As we watch and respond to this new administration’s first days, it seems almost an era ago that our #AvantMuseology symposia took place in Brooklyn and Minneapolis this past November.
With that in mind, we are very pleased to see ongoing thoughts on those generative, energized, and truly inspiring days.
A helicopter aims for I. M. Pei’s pyramid at the Louvre in a scene from Edge of Tomorrow (2014).
At Temporary Art Review, Genevieve Quick reviews the two-city symposium, reflecting on
The expansive conference of thirteen rigorous and engaging presentations [that] considered early Soviet attempts to use museums to craft a “better, more evolved human being” by making them more reflective of all aspects of life, in content and form.
Quick provides thoughtful analyses on speakers and institutions that presented, and others she imagined could have also responded to the themes of the symposium. In concluding thoughts she said the following of our collective roles as artists and institutions:
In the era of post-modernity, we have all come to acknowledge that museums and display are not neutral, which places tremendous and invigorating responsibilities upon our cultural institutions. Though not explicitly stated in the conference’s aims, the presentations suggested many ways that museums can use art to make sense of the world. With the symposium occurring within days of the election, the speakers and attendees were understandably unprepared to approach the prospects of a President-elect Trump. With shock and dread hanging in the atmosphere, now is the time that museums can lead the political and social conversations that are pressing, both both domestically and abroad.

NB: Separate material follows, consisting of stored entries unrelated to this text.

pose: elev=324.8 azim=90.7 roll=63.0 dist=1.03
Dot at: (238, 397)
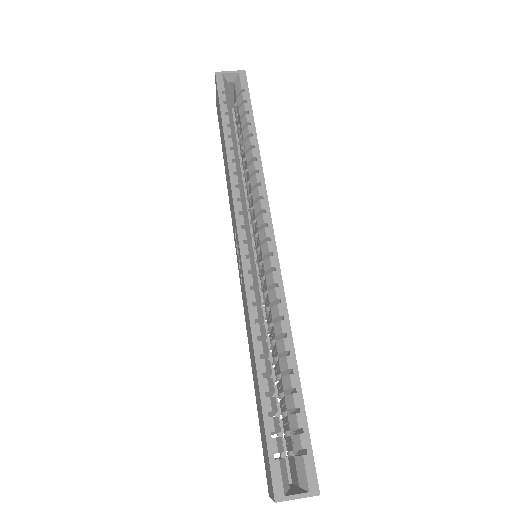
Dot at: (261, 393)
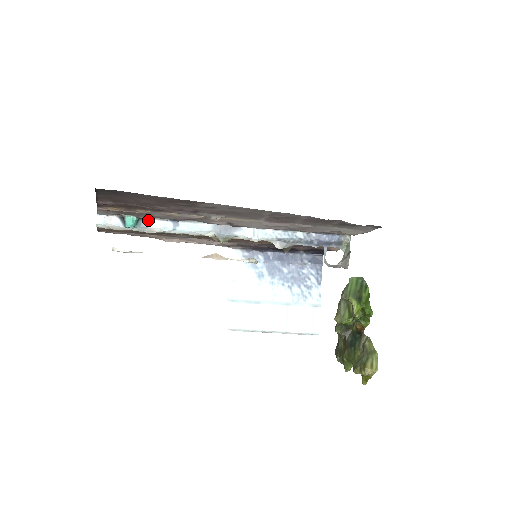
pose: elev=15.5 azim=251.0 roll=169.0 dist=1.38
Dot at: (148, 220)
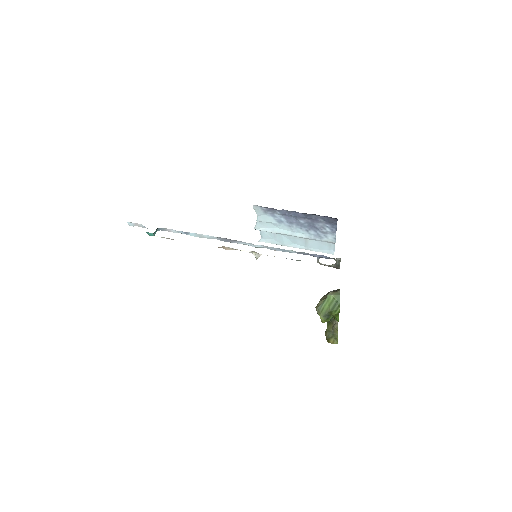
Dot at: (164, 228)
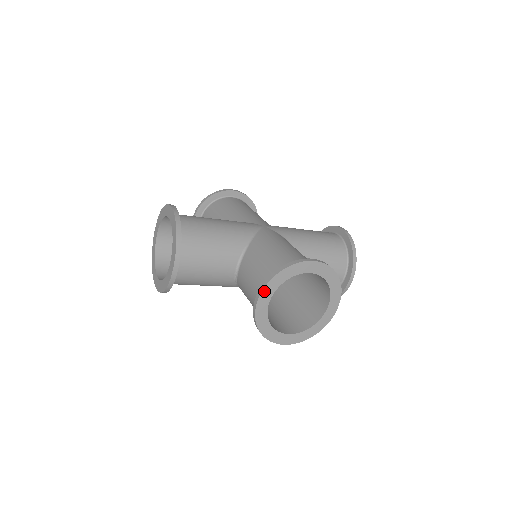
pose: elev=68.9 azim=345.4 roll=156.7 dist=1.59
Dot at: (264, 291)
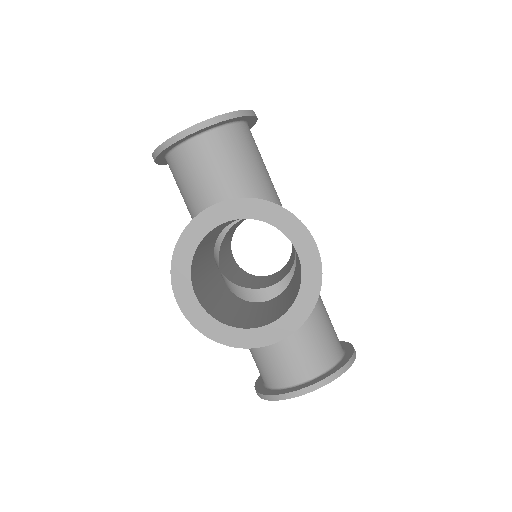
Dot at: (324, 385)
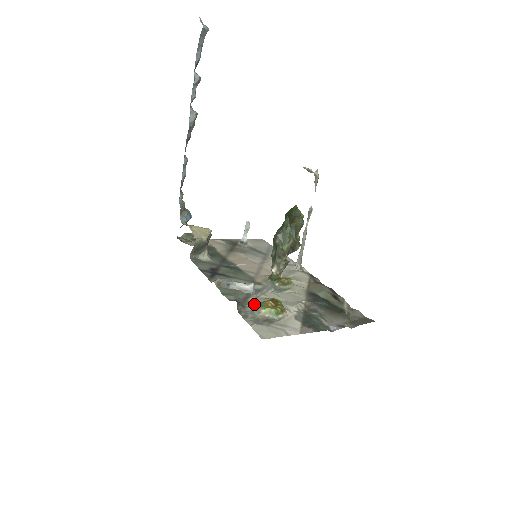
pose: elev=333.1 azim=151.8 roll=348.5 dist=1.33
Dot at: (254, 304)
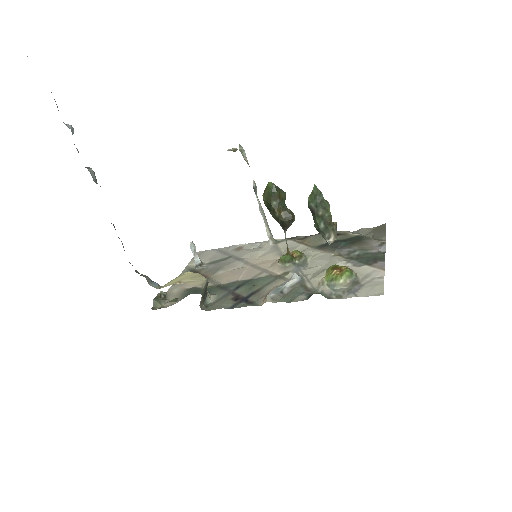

William Harris for Full Stop included the following remarks in his thorough, edifying take on the culminating two days of the Avant Museology symposium at the Walker Art Center:
“The museum of contemporary art might very well be the most advanced recording device ever invented,” the introductory speaker told the crowd at the Walker. The symposium’s opening remarks revolved around museums and their social role, but midway through they sharpened: “What can art contribute to the struggle against nationalism, racism, and fascism?”

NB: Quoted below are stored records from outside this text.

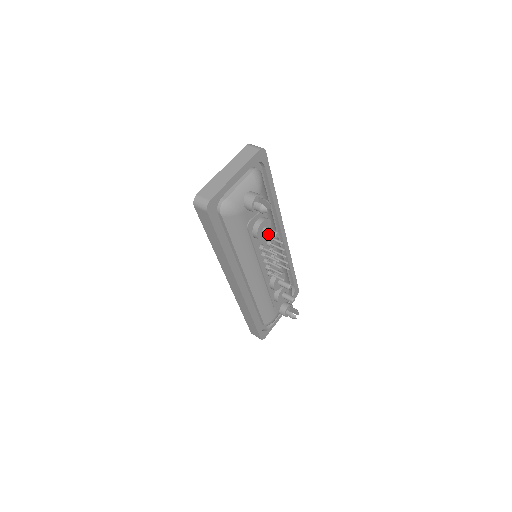
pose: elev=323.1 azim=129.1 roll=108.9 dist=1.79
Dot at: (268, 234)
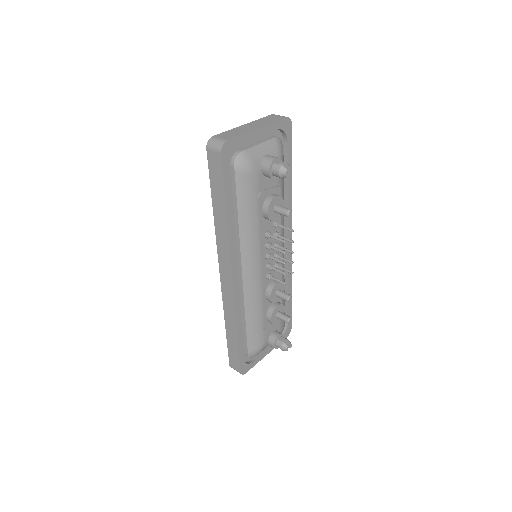
Dot at: (280, 212)
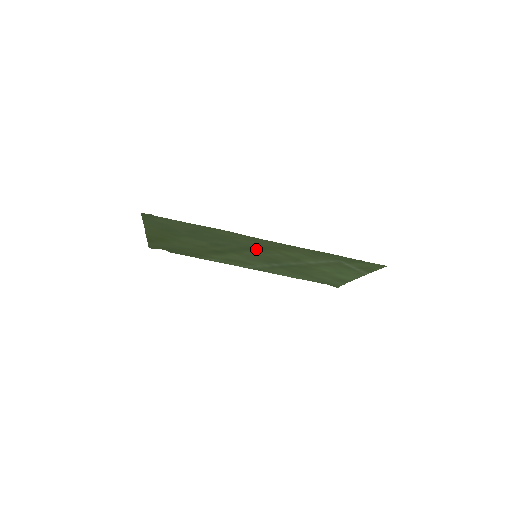
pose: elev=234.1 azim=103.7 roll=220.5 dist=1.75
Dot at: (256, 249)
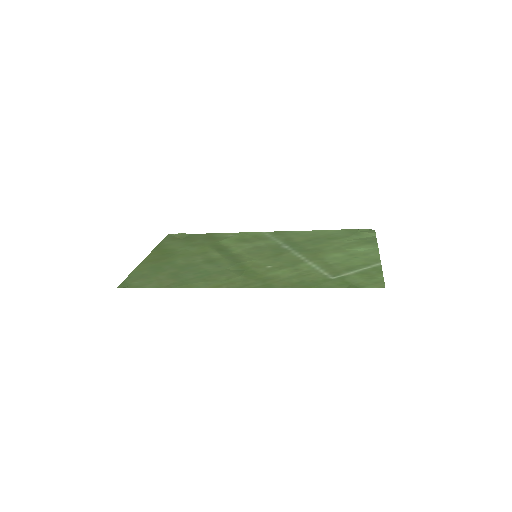
Dot at: (246, 268)
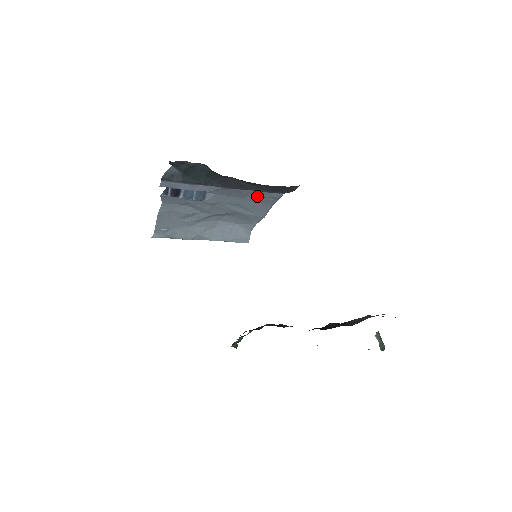
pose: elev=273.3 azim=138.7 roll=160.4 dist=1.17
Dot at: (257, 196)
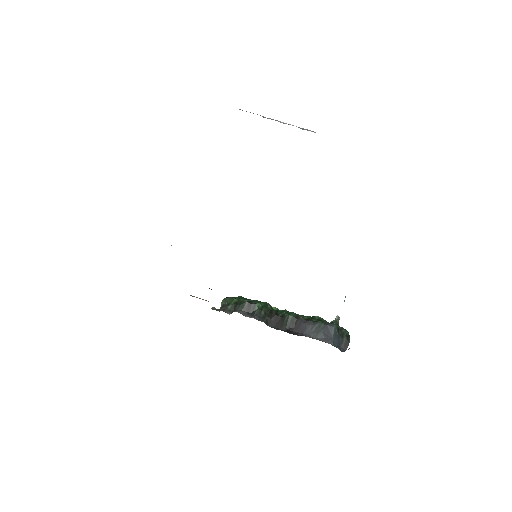
Dot at: occluded
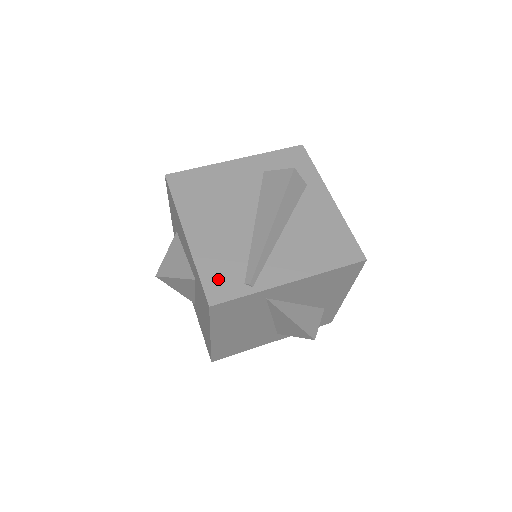
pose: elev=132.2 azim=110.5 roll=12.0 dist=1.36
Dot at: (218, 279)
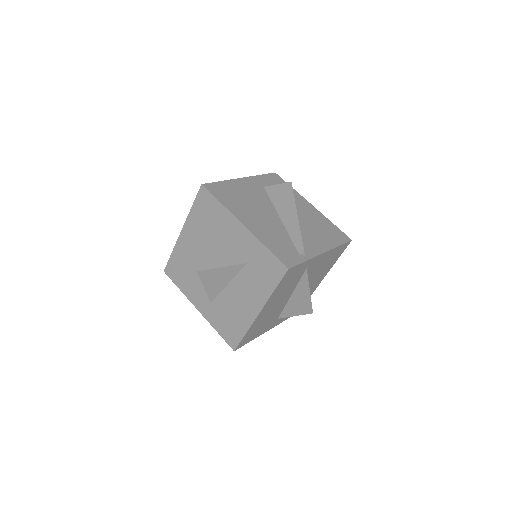
Dot at: (282, 252)
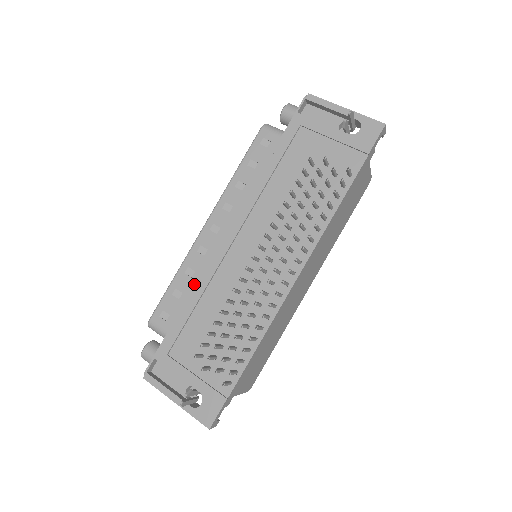
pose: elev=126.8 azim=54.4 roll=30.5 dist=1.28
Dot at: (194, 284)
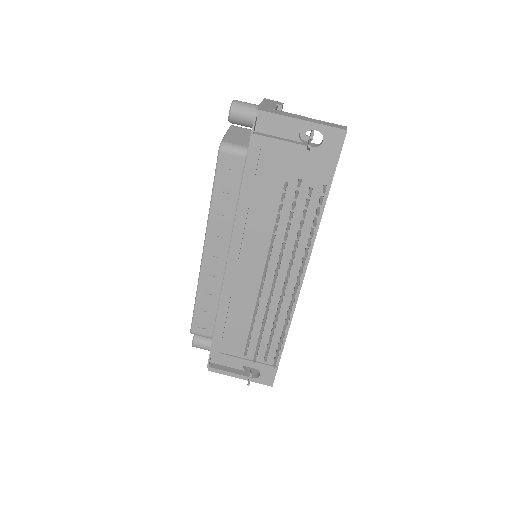
Dot at: (216, 299)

As the talks carried on, the election neither vanished nor took center stage. Unlike so much else of the past weeks, it didn’t muddy or embarrass the topic at hand. Instead the study of contemporary art museums and their radical potential acted as an oblique looking glass, refracting the disaster of the day through an odd set of contexts and histories, some long and global in perspective, others slim reminders of Trumpism’s promise to impact things thought marginal and distanced. The mushrooming of global art, saturated by finance capital and saturating the world with gleaming, enormous museums, has already made for a convulsive landscape, one easily caricatured: jet setting elites bouncing from festival to gala, stowing sculptures in foreign tax havens and presiding over the privatization of an art world that has come to stand for the corruptions of globalization. Amid this display of transnational excess, what will this latest shock entail? How will art museums respond to Trump’s tetrad of money, populism, racism, and spectacle?
João Enxuto and Erica Love continued on from their live coverage of the symposia on this platform, in the form of a text on the Walker Art Center’s blog that bridges Avant Museology and ArtStrike.
They ask, “What will the relationship between art museums and their publics look like following recent global events like Brexit and the US elections?” Read their full essay here.
May the discussions and actions continue on heartily in the coming months and years.